─── TEXT EXCERPT ───
The PPP model is mainly brought into application to compare economies and income of people by adjusting for differences in prices in different countries to make a meaningful comparison. India's share in World GDP in terms of PPP was 6.4 percent in 2011 compared with China's 14.9 percent and US' 17.1 percent, the latest International Comparison Programme (ICP) showed and the survey covered 199 economies.

"United States remained the world's largest economy but it was closely followed by China when measured using PPPs. India was now the world's third largest economy, moving ahead of Japan," the report said.

Despite high inflation in India in recent years, prices in the country are still well below those in advanced economies, explaining the higher raking for India on the PPP measure.

However, according to the International Monetary Fund (IMF), the Indian economy is 12th largest and only about a third of Japan's in terms of absolute unadjusted dollars.

"The economies with the lowest prices are either in Africa or Asia and the Pacific and include India, which has the third-largest economy," the report mentioned.

There are some grey areas when it comes to measuring the magnitude of Indian economy. According to the parameters of International Monetary Fund, the Indian economy is the 12th largest, which definitely does not augur well with the rank it has attained in terms of PPP.
─── DATASET EXCERPTS ───
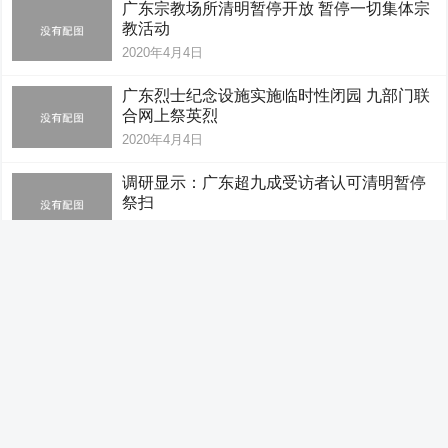
广东宗教场所清明暂停开放 暂停一切集体宗
教活动
2020年4月4日
广东烈士纪念设施实施临时性闭园 九部门联
合网上祭英烈
2020年4月4日
调研显示：广东超九成受访者认可清明暂停
祭扫
2020年4月4日
广东人喝米制酒，就是要轻负担
2020年4月1日
【大美广东】三月佛山：拥抱春天 相约美好
2020年3月31日
3月29日广东新增境外输入确诊病例9例 累计
报告132例
2020年3月31日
───
» **REQUIRED ACTIONS**
• 1. Summarize the text on India's economic ranking under PPP in two sentences.
• 2. Extend the text on India's economic ranking under PPP, starting after its final sentence.

» **EXERCISE ANSWERS**
• 1. The latest International Comparison Programme, covering 199 economies, found that in 2011 India held 6.4 percent of world GDP in PPP terms. That made it the world's third-largest economy, behind the United States and China and ahead of Japan, because its prices remain well below those in advanced economies, although the IMF ranks it only 12th in unadjusted dollars.

• 2.
A bevy of issues like the slide in value of rupee against dollar in the past one decade, under-utilization of natural and human resources, lack of investment-friendly environment, absence of uniformity in economic health, limited avenues of employment generation are some of the issues with which the nation needs to deal in a clinical manner.

Let us take a very lucid example. Someone who is drawing an average salary of Rs 20,000/- (metro/non-metro area) won’t have any aspiration to lead a fancy and luxurious life but wish for a life where he can at least have access to the basic necessities and afford three meals a day for his family.

With rising costs of electricity units, fuel prices, house rents and water bills, it is seemingly impossible for him to make all ends meet with just Rs 20,ooo. Is there any solution?

The solution lies in striking a proper balance between the public and private sector. Though the situation has improved majorly ever since the government revamped the economy by introducing LPG – Liberalization, Privatization and Globalization, the development has actually not taken place on pan-India level as there remains a gross inconsistency in the growth pattern even after 23 years of the nation’s pursuit to boost economic growth.

In order to bring Rs 20,000/- model into effective application, the nation’s Gross Domestic Product (GDP) needs to get back to at least eight-nine percent growth from its present five percent.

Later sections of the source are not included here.